GIVEN REQUEST 1:
In the profile of Pizza Hut marketer Todd Martin, what new job has Martin been given?
GIVEN REQUEST 2:
Carry on the profile of Pizza Hut marketer Todd Martin, picking up right after its final sentence.

MARKETING MIX: PROFILE; Hut property

Todd Martin * Vice-president marketing * Pizza Hut

Todd Martin * Vice-president marketing * Pizza Hut



Is it a bird? Is it a plane? No, it’s Todd Martin, Pizza Man, the

marketer who gave Europe the stuffed crust pizza, the ‘Supermodels’ TV

campaign and reversed the fortunes of his brand.



Martin, who bears an uncanny resemblance to Clark Kent, loves pizza,

loves marketing pizza and, as a one-hour interview proves, loves talking

about pizza. Now he is to sing its praises to the whole world.



The 41-year-old American has been handed the new role of vice-president

of marketing for Pizza Hut International, and will seek to take pizza

where no man has taken pizza before.



PepsiCo Restaurants International has put its faith in Martin after he

successfully executed a pan-European marketing strategy which culminated

in the stuffed crust pizza ad with Cindy Crawford and Linda Evangelista.

His marketing strategy turned a 5% decline into an average growth rate

of 30%, and now PRI wants Martin to perform similar feats around the

world.

SOURCE DATA:
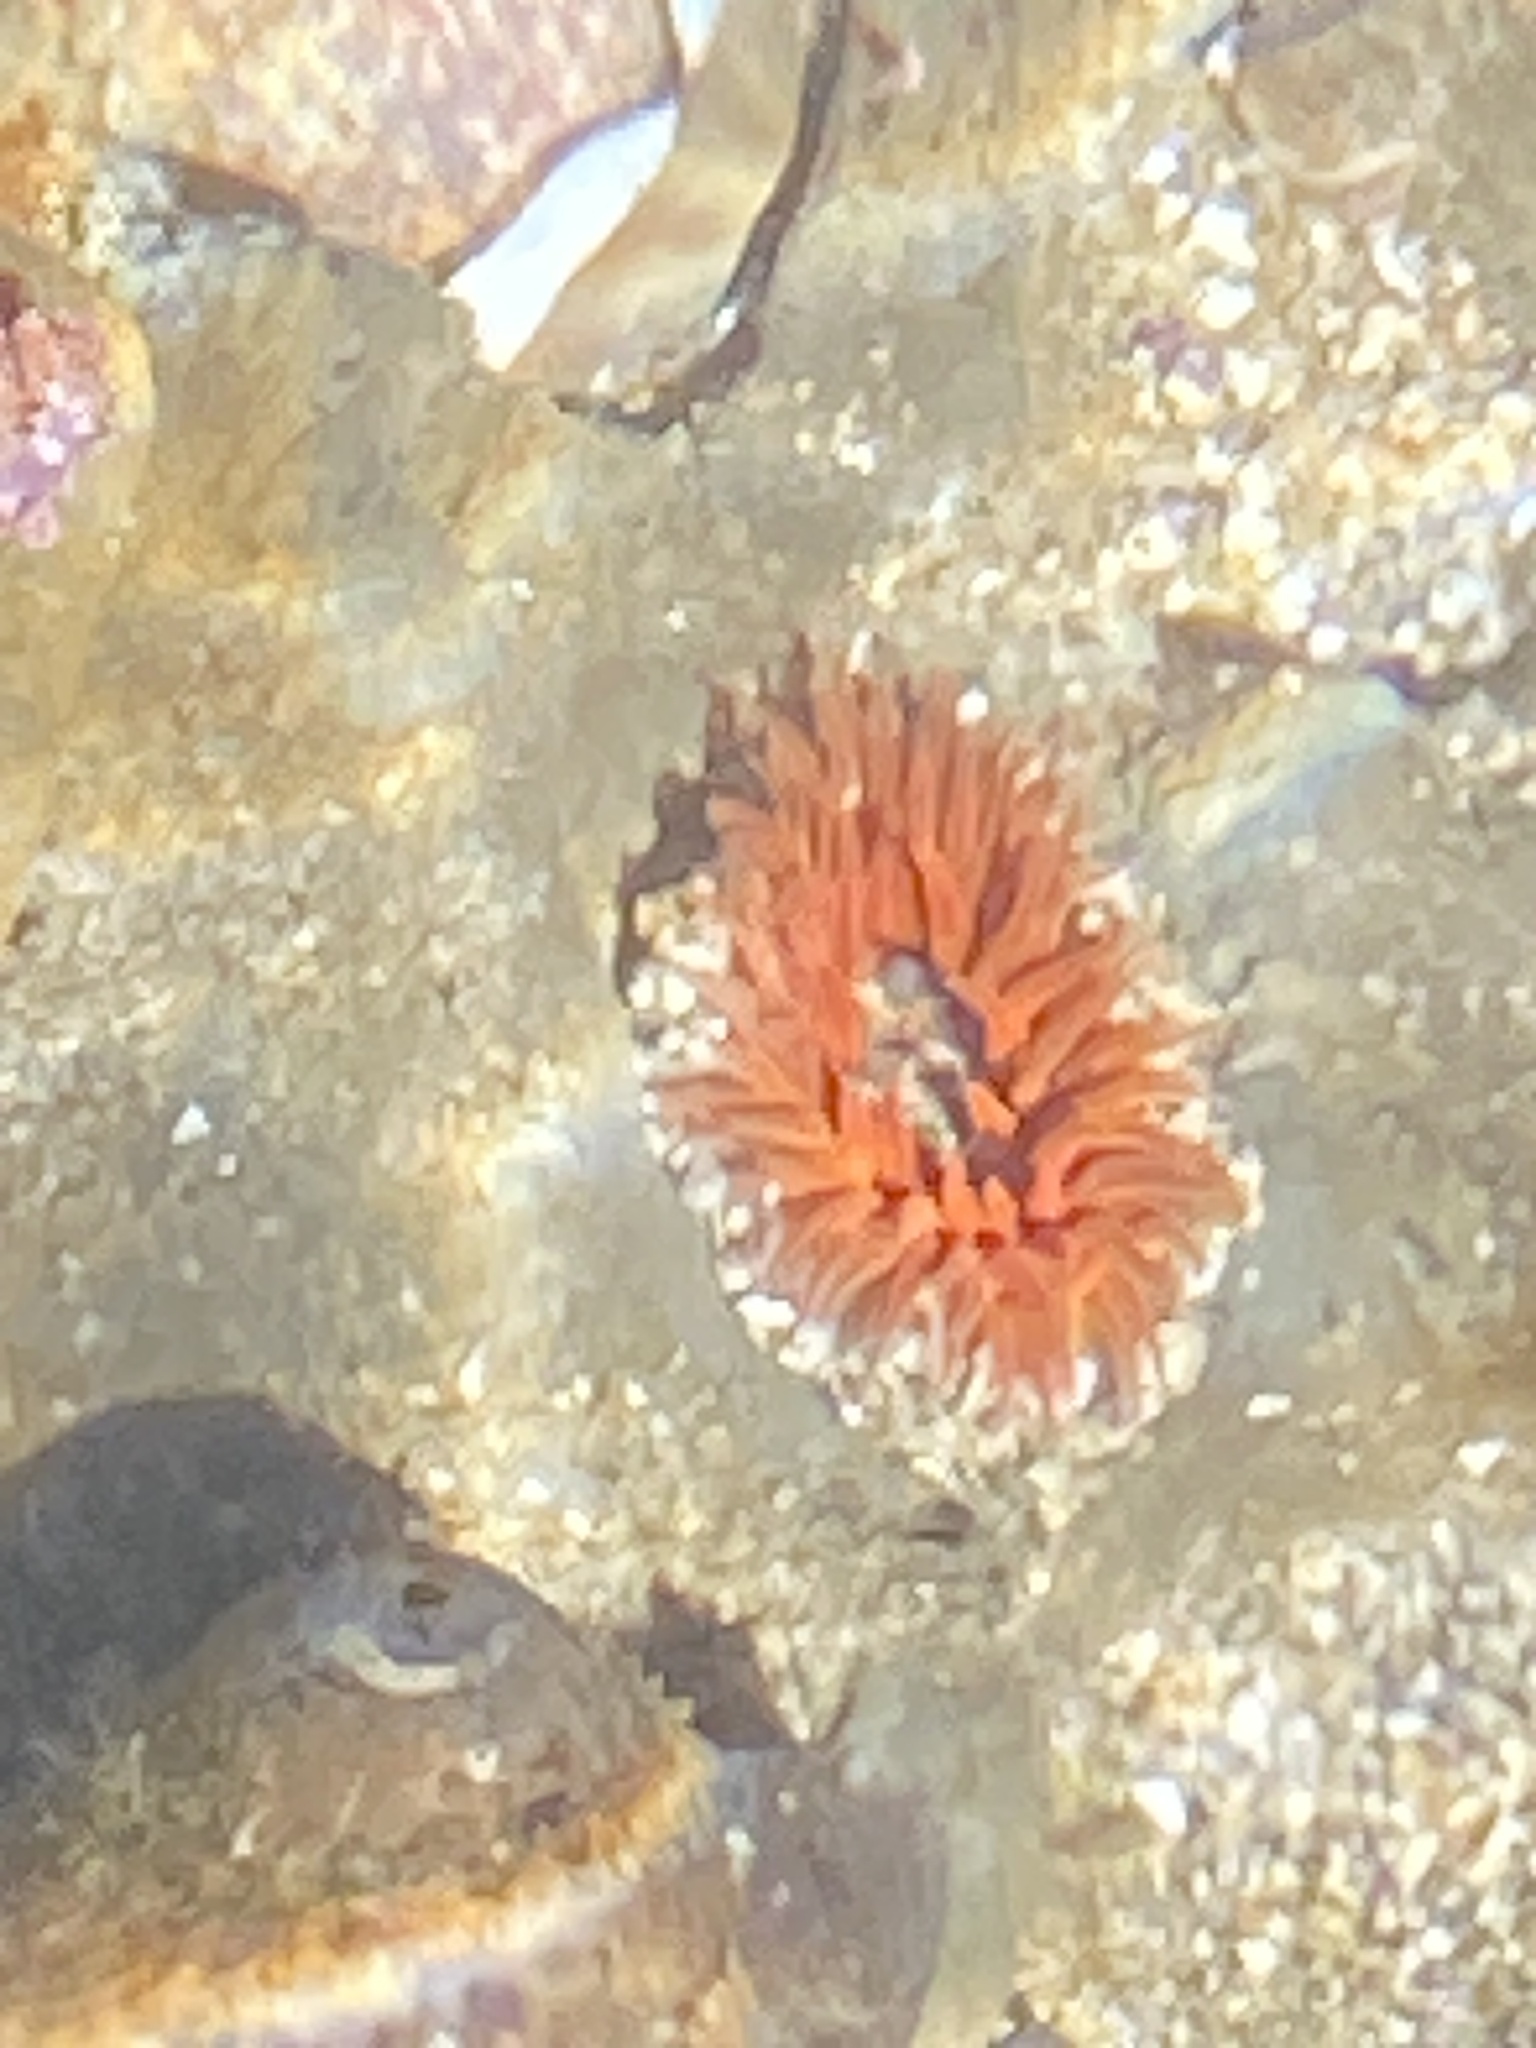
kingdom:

TASK RESULT 1:
Vice-president of marketing for Pizza Hut International.

TASK RESULT 2:
The next move in Pizza Hut’s global campaign will be an ad starring

Pamela Anderson, to be screened in the UK in February. So, having done

commercials that featured three of the world’s most desirable women,

what subject is Martin most keen to talk about?



Yes, it’s pizza: ‘I always felt it was an unexploited property. In the

interview for the job I said ‘You’ve got really good pizza but

everything else is deadly dull and marketing is non-existent’. When I

got the job I discovered that marketing did exist but involved money-off

coupons and leaflet drops.’



To turn around Pizza Hut’s fortunes he commissioned research and

discovered that while there were many minor differences, a couple of

things were the same for every country. ‘We had the best pizza in pan

pizza and the best new product in stuffed crust and we beat local

competition every time, but we were perceived as boring,’ he says.



Martin sums up the strategy he developed as ‘famous pizzas, famous

personalities and fun’. ‘Supermodels’ was the first incarnation of that

strategy.



If Pizza Hut’s ad agency, Abbott Mead Vickers, made the type of ads that

feature happy families in a cosy restaurant, Martin wouldn’t look out of

place as the dad (in fact, he has two young children).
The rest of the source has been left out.